Que no le tosa nadie

Francisco García

Francisco García

Con los primeros fríos llegan los catarros, y con cada estornudo en público, una mirada requisitoria, cuando no una admonición: “Tosa usted para otro lado, que a mí no me tose nadie”. Escapamos de la pandemia todos más dóciles, como si después de dos años de mascarilla borrándonos la sonrisa permaneciera en la boca de cada uno un imaginario bozal. Tras meses y meses de un permanente mírame y no me toques, nos ha quedado incluso un pavor terrible a que nos tosan a la cara. Haga la prueba, dilecto lector, estornude usted en el supermercado, en el autobús o en la oficina y verá como en los rostros más cercanos se dibuja de inmediato una mueca de pánico vírico, un rictus a caballo entre el pavor y la repulsa. Si toso y me miran mal, se me cae el asma al suelo.

Desde la pandemia, toser se ha convertido en un ejercicio privado, en un acto íntimo cada vez más ligero de esputos y decibelios. No se le ocurra hacer exhibición pública de un tosido persistente porque siempre aparecerá un propio -o propia- que se lo eche en cara, sin respeto alguno a la presunción de inocencia tosferina. ¿Cómo puede haber gente que en este otoño se tome una expectoración tan a pecho?
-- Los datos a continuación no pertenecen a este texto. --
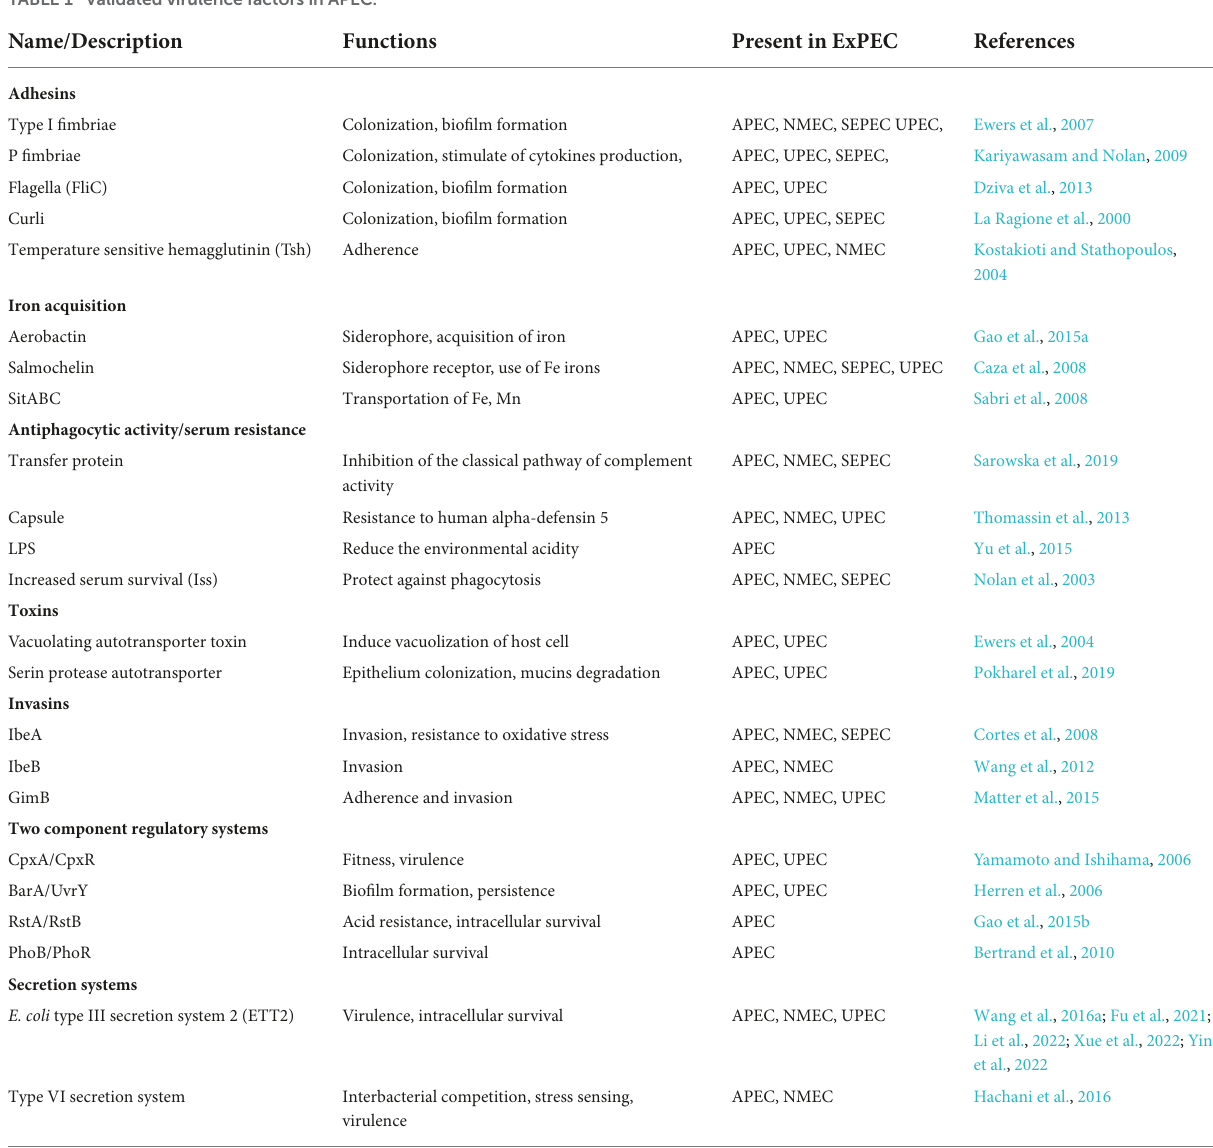
TABLE 1 Validated virulence factors in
Si es su caso, lector amigo, el de quien en estos días de resfriado persistente tose y moquea, haga oídos sordos a las miradas críticas, suba el volumen de su aparato respiratorio y agite el clínex en gesto de saludo amistoso. Y por lo que más quiera, no se altere ni se enfade, que no le tensen los inquisidores del mal ajeno las cuerdas vocales. Que no acabe una disputa vírica en una tensa administración de jarabe de palo. Y si habita usted en Gijón, hágase un plan de vías respiratorias. Que no le destape nadie el (ca)tarro de las esencias.